_Exercise prompt_. Show each line of the data below in which "Archives" occurs.

*** Dataset content Section Begins ***

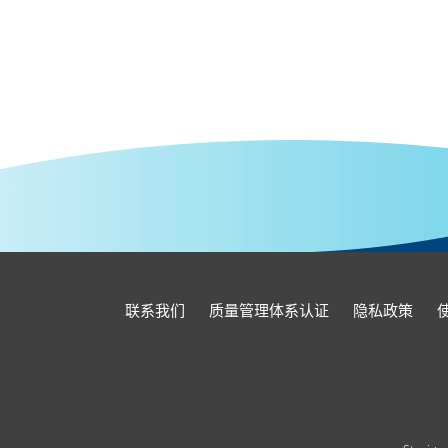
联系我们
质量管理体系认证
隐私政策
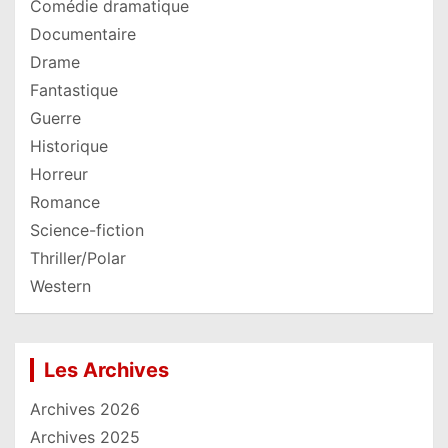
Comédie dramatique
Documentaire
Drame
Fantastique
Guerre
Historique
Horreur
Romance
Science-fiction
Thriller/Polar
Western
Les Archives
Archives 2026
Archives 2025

*** Dataset content Section Ends ***
*** Dataset content Section Begins ***

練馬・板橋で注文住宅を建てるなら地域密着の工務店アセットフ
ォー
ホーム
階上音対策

*** Dataset content Section Ends ***

_Exercise response_.
Les Archives
Archives 2026
Archives 2025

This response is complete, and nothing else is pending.